Исходный текст =>
====

Во-вторых, при Сенате существовал генерал-прокурор, стоявший во главе прокуроров. Неудовлетворительность фискалата, как органа надзора за Сенатом и за другими учреждениями, имевшего в виду, главным образом, обнаруживать уже совершенные преступления, а не предупреждать их совершение, что происходило вследствие невозможности со стороны фискалов присутствовать в тех учреждениях, при которых они состояли, и, таким образом, надзирать за правильностью их действий, побудила Петра перенести на русскую почву французский институт прокуратуры, наблюдать за деятельностью которого ему пришлось во время своего пребывания во Франции*(383). Впрочем, Петр не сразу обратился к этому институту. Первоначально он организовал особый надзор за Сенатом путем учреждения должности генерал-ревизора (в 1715 г.). Он должен был иметь особый стол в зале сенатских заседаний и вести протоколы последним; с этой целью ему сообщались копии со всех указов. На обязанности генерал-ревизора лежали: наблюдение, чтобы во всем государстве указы исполнялись в возможно скорое время, а также надзор за деятельностью Сената*(384). В 1718 г. должность генерал-ревизора была уничтожена, и функции надзора за Сенатом перешли к его обер-секретарю. Последний должен был наблюдать за порядком сенатских заседаний, "чтобы не было суетных разговоров, крика и прочего", а также за правильностью обсуждения и решения дел и вообще за законностью всех действий Сената. Но и обер-секретарь, как орган надзора за Сенатом, просуществовал недолго, так как 28 янв. 1721 г. функции его в этом отношении перешли к штаб-офицерам гвардии, которые должны были присутствовать на сенатских заседаниях и пользовались правом сажать под арест в чем-либо провинившихся сенаторов. Но такой порядок вещей, нарушающий престиж Сената, как высшего государственного учреждения, продержался не долго и вскоре был уничтожен.

Прокуроров Петр учредил указом 12 января 1722 г.*(385) Во главе их был поставлен генерал-прокурор, который вместе со своим помощником - обер-прокурором назначался государем и состоял при Сенате. В его ведении находились прокуроры при коллегиях и надворных судах, избиравшиеся генерал-прокурором и утверждавшиеся Сенатом*(386).

====

Извлеченные записи данных =>
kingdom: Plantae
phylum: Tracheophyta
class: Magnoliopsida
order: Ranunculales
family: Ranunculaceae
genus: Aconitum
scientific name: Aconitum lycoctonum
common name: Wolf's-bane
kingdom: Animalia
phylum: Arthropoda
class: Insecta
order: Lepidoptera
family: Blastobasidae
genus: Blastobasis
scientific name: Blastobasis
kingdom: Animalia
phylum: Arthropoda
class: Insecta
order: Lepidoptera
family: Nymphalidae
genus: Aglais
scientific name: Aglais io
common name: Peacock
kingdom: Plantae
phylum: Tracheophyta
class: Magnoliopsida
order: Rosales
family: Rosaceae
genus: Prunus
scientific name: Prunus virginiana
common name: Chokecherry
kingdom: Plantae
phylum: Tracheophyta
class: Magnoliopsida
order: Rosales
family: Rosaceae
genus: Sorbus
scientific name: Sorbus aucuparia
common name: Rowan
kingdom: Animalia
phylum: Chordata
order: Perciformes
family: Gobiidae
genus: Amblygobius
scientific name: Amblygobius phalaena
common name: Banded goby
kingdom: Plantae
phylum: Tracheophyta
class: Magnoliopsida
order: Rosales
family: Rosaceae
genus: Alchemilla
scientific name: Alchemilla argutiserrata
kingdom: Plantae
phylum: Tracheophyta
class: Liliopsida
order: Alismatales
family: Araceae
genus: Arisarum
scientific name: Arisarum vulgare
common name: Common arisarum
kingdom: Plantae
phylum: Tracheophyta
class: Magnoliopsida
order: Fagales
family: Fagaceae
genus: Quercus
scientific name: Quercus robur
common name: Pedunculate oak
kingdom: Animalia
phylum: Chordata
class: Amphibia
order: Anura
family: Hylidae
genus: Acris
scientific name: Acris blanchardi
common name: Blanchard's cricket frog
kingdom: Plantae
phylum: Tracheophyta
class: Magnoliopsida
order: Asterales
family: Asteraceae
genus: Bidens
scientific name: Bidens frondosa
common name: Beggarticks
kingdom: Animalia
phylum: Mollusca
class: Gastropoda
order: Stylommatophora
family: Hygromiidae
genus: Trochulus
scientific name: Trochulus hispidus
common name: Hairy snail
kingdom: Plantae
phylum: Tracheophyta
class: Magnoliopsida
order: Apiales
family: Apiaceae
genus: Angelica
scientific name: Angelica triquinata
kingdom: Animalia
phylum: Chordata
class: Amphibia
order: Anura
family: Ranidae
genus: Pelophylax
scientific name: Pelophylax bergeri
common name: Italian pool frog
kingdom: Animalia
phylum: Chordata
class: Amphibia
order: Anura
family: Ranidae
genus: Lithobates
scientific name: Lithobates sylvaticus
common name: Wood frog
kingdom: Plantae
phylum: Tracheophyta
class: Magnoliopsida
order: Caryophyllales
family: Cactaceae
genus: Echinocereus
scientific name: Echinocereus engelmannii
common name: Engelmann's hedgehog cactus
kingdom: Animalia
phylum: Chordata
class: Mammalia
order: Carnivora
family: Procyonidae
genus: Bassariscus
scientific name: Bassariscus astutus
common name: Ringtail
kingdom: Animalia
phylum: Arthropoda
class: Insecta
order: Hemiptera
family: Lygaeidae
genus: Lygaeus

====

Задания для выполнения =>
**A)** В каком году, согласно тексту о надзоре за Сенатом, была уничтожена должность генерал-ревизора?
**B)** Верните из текста о надзоре за Сенатом фрагмент, начиная со слов «Прокуроров Петр учредил» и заканчивая словами «и утверждавшиеся Сенатом*(386).».
Записи для выполнения заданий не нужны.

Итоговые ответы =>
**A)** В 1718 году.

**B)**
Прокуроров Петр учредил указом 12 января 1722 г.*(385) Во главе их был поставлен генерал-прокурор, который вместе со своим помощником - обер-прокурором назначался государем и состоял при Сенате. В его ведении находились прокуроры при коллегиях и надворных судах, избиравшиеся генерал-прокурором и утверждавшиеся Сенатом*(386).